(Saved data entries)
>>>>

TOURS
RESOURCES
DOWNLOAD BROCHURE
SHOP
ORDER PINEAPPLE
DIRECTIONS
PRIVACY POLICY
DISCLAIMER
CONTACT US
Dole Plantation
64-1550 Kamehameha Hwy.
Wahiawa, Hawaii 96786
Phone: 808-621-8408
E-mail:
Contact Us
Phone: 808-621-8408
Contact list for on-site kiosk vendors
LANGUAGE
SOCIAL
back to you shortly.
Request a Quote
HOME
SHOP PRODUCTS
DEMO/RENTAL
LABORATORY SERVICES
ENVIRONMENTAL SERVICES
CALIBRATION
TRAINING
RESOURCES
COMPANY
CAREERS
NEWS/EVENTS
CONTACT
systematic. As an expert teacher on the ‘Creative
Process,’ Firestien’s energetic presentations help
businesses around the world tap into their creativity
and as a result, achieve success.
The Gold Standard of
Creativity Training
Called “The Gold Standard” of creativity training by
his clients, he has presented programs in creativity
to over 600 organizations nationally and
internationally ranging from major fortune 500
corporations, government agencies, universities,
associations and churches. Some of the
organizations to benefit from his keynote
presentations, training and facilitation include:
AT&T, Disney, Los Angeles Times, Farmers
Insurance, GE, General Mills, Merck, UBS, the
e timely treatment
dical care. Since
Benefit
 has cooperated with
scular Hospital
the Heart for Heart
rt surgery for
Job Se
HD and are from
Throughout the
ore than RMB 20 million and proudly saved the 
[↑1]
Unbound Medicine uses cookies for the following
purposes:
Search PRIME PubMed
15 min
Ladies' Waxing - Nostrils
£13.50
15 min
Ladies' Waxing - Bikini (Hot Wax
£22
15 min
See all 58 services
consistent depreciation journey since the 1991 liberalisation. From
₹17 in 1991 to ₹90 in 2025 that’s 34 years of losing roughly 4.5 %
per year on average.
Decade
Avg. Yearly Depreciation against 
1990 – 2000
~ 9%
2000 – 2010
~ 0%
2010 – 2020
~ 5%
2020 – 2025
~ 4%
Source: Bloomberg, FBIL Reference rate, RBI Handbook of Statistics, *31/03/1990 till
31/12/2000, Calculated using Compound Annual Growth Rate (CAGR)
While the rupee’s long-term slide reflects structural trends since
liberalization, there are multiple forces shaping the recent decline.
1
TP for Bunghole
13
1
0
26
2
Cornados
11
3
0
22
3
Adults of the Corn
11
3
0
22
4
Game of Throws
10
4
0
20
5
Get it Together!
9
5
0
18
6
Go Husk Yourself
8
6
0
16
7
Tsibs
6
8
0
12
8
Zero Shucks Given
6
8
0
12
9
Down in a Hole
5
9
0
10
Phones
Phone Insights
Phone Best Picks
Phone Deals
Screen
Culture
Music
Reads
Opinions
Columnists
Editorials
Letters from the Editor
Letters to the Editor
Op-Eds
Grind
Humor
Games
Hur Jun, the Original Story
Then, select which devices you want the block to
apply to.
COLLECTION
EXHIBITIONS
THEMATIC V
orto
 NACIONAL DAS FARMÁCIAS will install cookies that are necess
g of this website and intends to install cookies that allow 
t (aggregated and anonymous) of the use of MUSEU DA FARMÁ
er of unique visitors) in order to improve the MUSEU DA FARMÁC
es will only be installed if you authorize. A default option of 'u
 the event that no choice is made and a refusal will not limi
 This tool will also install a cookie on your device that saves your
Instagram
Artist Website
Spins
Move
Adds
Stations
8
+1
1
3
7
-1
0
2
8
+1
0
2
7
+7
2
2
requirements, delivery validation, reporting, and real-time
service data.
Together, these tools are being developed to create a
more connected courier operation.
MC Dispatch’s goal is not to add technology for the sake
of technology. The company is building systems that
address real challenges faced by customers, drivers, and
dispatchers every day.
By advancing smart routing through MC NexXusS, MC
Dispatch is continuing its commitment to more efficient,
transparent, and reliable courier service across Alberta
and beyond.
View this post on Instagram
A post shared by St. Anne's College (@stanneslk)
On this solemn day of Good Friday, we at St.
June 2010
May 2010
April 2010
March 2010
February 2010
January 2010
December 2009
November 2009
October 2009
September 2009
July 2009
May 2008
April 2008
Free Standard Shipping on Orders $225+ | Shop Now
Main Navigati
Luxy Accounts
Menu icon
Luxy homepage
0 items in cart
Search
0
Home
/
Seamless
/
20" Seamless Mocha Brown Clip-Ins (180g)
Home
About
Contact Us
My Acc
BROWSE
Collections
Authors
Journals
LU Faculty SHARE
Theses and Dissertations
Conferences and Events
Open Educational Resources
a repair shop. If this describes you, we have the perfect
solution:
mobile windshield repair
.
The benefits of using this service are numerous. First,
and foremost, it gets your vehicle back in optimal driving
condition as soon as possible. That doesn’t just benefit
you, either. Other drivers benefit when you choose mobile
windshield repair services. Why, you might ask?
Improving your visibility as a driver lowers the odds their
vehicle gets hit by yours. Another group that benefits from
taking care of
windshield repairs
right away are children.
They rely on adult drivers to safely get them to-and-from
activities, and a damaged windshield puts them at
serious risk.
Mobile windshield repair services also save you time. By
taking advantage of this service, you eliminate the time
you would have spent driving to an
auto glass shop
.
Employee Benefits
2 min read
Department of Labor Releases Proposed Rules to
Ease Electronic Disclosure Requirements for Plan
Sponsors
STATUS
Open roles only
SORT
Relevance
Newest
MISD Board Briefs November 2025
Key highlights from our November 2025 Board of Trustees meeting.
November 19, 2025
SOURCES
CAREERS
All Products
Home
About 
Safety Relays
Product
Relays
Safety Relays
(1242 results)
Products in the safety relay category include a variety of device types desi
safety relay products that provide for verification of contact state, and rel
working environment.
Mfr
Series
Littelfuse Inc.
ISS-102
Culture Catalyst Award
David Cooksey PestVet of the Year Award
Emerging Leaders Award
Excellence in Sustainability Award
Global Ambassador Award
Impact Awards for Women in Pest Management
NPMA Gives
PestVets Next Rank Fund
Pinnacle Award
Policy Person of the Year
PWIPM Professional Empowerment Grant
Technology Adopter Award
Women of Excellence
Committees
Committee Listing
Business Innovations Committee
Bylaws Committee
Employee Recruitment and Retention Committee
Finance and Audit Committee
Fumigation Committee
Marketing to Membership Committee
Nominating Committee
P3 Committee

<<<<

Copy out the items word for word, from the very first line through the line containing "presentations, training and".

Solved exercise:
TOURS
RESOURCES
DOWNLOAD BROCHURE
SHOP
ORDER PINEAPPLE
DIRECTIONS
PRIVACY POLICY
DISCLAIMER
CONTACT US
Dole Plantation
64-1550 Kamehameha Hwy.
Wahiawa, Hawaii 96786
Phone: 808-621-8408
E-mail:
Contact Us
Phone: 808-621-8408
Contact list for on-site kiosk vendors
LANGUAGE
SOCIAL
back to you shortly.
Request a Quote
HOME
SHOP PRODUCTS
DEMO/RENTAL
LABORATORY SERVICES
ENVIRONMENTAL SERVICES
CALIBRATION
TRAINING
RESOURCES
COMPANY
CAREERS
NEWS/EVENTS
CONTACT
systematic. As an expert teacher on the ‘Creative
Process,’ Firestien’s energetic presentations help
businesses around the world tap into their creativity
and as a result, achieve success.
The Gold Standard of
Creativity Training
Called “The Gold Standard” of creativity training by
his clients, he has presented programs in creativity
to over 600 organizations nationally and
internationally ranging from major fortune 500
corporations, government agencies, universities,
associations and churches. Some of the
organizations to benefit from his keynote
presentations, training and facilitation include:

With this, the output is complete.